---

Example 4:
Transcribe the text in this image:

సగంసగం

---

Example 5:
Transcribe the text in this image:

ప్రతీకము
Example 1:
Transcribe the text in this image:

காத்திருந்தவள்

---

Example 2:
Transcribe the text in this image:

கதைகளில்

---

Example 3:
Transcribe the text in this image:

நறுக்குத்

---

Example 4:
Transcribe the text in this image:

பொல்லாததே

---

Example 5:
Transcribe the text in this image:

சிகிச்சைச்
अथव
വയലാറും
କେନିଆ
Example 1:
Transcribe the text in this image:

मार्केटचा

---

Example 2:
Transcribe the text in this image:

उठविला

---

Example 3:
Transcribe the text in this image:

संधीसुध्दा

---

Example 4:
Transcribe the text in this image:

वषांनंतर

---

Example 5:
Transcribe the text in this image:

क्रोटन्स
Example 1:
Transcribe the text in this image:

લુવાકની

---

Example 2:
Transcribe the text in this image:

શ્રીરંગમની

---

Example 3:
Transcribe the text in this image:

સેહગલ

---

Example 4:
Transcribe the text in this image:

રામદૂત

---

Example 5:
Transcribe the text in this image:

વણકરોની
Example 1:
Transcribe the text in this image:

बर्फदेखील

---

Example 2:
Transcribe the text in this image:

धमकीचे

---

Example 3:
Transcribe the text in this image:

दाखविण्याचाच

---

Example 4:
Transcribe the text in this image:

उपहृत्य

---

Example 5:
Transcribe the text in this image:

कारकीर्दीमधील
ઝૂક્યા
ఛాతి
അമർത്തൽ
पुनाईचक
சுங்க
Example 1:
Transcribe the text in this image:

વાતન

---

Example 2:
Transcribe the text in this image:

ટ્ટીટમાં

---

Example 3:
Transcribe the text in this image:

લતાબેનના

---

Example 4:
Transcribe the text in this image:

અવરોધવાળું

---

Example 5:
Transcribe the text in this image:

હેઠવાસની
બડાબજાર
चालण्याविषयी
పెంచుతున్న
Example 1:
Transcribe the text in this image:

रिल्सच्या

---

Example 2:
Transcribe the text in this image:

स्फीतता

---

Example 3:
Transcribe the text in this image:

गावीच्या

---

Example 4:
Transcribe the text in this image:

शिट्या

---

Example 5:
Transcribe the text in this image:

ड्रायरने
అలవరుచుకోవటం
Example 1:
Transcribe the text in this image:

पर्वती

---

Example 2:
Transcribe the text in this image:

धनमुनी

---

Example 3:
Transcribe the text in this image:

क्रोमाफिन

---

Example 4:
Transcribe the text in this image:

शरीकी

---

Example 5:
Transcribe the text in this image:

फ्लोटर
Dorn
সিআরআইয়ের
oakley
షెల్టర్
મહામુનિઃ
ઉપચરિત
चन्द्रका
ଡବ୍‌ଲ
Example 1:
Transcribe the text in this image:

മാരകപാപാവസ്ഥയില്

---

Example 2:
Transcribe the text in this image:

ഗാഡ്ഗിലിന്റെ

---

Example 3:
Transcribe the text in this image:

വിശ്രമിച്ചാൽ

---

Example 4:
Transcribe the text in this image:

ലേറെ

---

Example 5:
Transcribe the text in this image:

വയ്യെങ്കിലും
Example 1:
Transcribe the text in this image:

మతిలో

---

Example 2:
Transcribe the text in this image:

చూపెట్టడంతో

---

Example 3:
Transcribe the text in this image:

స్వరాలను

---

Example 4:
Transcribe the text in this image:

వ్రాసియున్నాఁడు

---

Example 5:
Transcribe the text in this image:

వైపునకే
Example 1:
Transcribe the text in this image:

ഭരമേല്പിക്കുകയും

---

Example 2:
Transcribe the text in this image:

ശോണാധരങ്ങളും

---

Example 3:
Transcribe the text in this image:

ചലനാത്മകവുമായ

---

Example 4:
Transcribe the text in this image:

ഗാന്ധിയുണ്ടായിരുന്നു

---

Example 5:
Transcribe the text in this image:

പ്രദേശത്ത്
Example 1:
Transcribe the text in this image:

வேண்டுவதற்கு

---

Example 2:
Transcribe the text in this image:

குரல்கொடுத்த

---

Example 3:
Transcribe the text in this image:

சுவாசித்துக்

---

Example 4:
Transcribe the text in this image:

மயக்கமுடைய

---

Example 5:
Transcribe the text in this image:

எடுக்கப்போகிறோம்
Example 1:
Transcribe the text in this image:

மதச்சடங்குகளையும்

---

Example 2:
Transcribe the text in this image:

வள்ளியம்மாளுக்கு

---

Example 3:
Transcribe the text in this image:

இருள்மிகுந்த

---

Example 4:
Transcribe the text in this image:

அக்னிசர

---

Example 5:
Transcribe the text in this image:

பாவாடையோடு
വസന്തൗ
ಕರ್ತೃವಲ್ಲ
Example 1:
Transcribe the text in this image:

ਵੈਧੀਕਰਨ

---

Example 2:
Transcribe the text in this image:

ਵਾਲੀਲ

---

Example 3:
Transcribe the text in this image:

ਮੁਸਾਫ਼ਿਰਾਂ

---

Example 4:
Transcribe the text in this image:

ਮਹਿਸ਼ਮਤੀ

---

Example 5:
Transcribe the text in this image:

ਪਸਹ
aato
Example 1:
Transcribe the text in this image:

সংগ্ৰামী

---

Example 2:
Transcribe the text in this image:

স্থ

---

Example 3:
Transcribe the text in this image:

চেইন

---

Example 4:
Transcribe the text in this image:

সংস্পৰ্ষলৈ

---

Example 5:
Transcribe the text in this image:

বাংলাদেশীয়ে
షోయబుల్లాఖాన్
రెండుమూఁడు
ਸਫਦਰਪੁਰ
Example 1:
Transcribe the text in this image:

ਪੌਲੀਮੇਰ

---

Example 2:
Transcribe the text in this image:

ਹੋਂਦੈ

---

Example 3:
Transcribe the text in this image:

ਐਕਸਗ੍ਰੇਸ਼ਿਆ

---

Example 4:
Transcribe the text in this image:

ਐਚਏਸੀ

+---+

What the exercise asks
What is needed is a word-for-word copy of all the entries.

Solution to this problem
---

Example 4:
Transcribe the text in this image:

సగంసగం

---

Example 5:
Transcribe the text in this image:

ప్రతీకము
Example 1:
Transcribe the text in this image:

காத்திருந்தவள்

---

Example 2:
Transcribe the text in this image:

கதைகளில்

---

Example 3:
Transcribe the text in this image:

நறுக்குத்

---

Example 4:
Transcribe the text in this image:

பொல்லாததே

---

Example 5:
Transcribe the text in this image:

சிகிச்சைச்
अथव
വയലാറും
କେନିଆ
Example 1:
Transcribe the text in this image:

मार्केटचा

---

Example 2:
Transcribe the text in this image:

उठविला

---

Example 3:
Transcribe the text in this image:

संधीसुध्दा

---

Example 4:
Transcribe the text in this image:

वषांनंतर

---

Example 5:
Transcribe the text in this image:

क्रोटन्स
Example 1:
Transcribe the text in this image:

લુવાકની

---

Example 2:
Transcribe the text in this image:

શ્રીરંગમની

---

Example 3:
Transcribe the text in this image:

સેહગલ

---

Example 4:
Transcribe the text in this image:

રામદૂત

---

Example 5:
Transcribe the text in this image:

વણકરોની
Example 1:
Transcribe the text in this image:

बर्फदेखील

---

Example 2:
Transcribe the text in this image:

धमकीचे

---

Example 3:
Transcribe the text in this image:

दाखविण्याचाच

---

Example 4:
Transcribe the text in this image:

उपहृत्य

---

Example 5:
Transcribe the text in this image:

कारकीर्दीमधील
ઝૂક્યા
ఛాతి
അമർത്തൽ
पुनाईचक
சுங்க
Example 1:
Transcribe the text in this image:

વાતન

---

Example 2:
Transcribe the text in this image:

ટ્ટીટમાં

---

Example 3:
Transcribe the text in this image:

લતાબેનના

---

Example 4:
Transcribe the text in this image:

અવરોધવાળું

---

Example 5:
Transcribe the text in this image:

હેઠવાસની
બડાબજાર
चालण्याविषयी
పెంచుతున్న
Example 1:
Transcribe the text in this image:

रिल्सच्या

---

Example 2:
Transcribe the text in this image:

स्फीतता

---

Example 3:
Transcribe the text in this image:

गावीच्या

---

Example 4:
Transcribe the text in this image:

शिट्या

---

Example 5:
Transcribe the text in this image:

ड्रायरने
అలవరుచుకోవటం
Example 1:
Transcribe the text in this image:

पर्वती

---

Example 2:
Transcribe the text in this image:

धनमुनी

---

Example 3:
Transcribe the text in this image:

क्रोमाफिन

---

Example 4:
Transcribe the text in this image:

शरीकी

---

Example 5:
Transcribe the text in this image:

फ्लोटर
Dorn
সিআরআইয়ের
oakley
షెల్టర్
મહામુનિઃ
ઉપચરિત
चन्द्रका
ଡବ୍‌ଲ
Example 1:
Transcribe the text in this image:

മാരകപാപാവസ്ഥയില്

---

Example 2:
Transcribe the text in this image:

ഗാഡ്ഗിലിന്റെ

---

Example 3:
Transcribe the text in this image:

വിശ്രമിച്ചാൽ

---

Example 4:
Transcribe the text in this image:

ലേറെ

---

Example 5:
Transcribe the text in this image:

വയ്യെങ്കിലും
Example 1:
Transcribe the text in this image:

మతిలో

---

Example 2:
Transcribe the text in this image:

చూపెట్టడంతో

---

Example 3:
Transcribe the text in this image:

స్వరాలను

---

Example 4:
Transcribe the text in this image:

వ్రాసియున్నాఁడు

---

Example 5:
Transcribe the text in this image:

వైపునకే
Example 1:
Transcribe the text in this image:

ഭരമേല്പിക്കുകയും

---

Example 2:
Transcribe the text in this image:

ശോണാധരങ്ങളും

---

Example 3:
Transcribe the text in this image:

ചലനാത്മകവുമായ

---

Example 4:
Transcribe the text in this image:

ഗാന്ധിയുണ്ടായിരുന്നു

---

Example 5:
Transcribe the text in this image:

പ്രദേശത്ത്
Example 1:
Transcribe the text in this image:

வேண்டுவதற்கு

---

Example 2:
Transcribe the text in this image:

குரல்கொடுத்த

---

Example 3:
Transcribe the text in this image:

சுவாசித்துக்

---

Example 4:
Transcribe the text in this image:

மயக்கமுடைய

---

Example 5:
Transcribe the text in this image:

எடுக்கப்போகிறோம்
Example 1:
Transcribe the text in this image:

மதச்சடங்குகளையும்

---

Example 2:
Transcribe the text in this image:

வள்ளியம்மாளுக்கு

---

Example 3:
Transcribe the text in this image:

இருள்மிகுந்த

---

Example 4:
Transcribe the text in this image:

அக்னிசர

---

Example 5:
Transcribe the text in this image:

பாவாடையோடு
വസന്തൗ
ಕರ್ತೃವಲ್ಲ
Example 1:
Transcribe the text in this image:

ਵੈਧੀਕਰਨ

---

Example 2:
Transcribe the text in this image:

ਵਾਲੀਲ

---

Example 3:
Transcribe the text in this image:

ਮੁਸਾਫ਼ਿਰਾਂ

---

Example 4:
Transcribe the text in this image:

ਮਹਿਸ਼ਮਤੀ

---

Example 5:
Transcribe the text in this image:

ਪਸਹ
aato
Example 1:
Transcribe the text in this image:

সংগ্ৰামী

---

Example 2:
Transcribe the text in this image:

স্থ

---

Example 3:
Transcribe the text in this image:

চেইন

---

Example 4:
Transcribe the text in this image:

সংস্পৰ্ষলৈ

---

Example 5:
Transcribe the text in this image:

বাংলাদেশীয়ে
షోయబుల్లాఖాన్
రెండుమూఁడు
ਸਫਦਰਪੁਰ
Example 1:
Transcribe the text in this image:

ਪੌਲੀਮੇਰ

---

Example 2:
Transcribe the text in this image:

ਹੋਂਦੈ

---

Example 3:
Transcribe the text in this image:

ਐਕਸਗ੍ਰੇਸ਼ਿਆ

---

Example 4:
Transcribe the text in this image:

ਐਚਏਸੀ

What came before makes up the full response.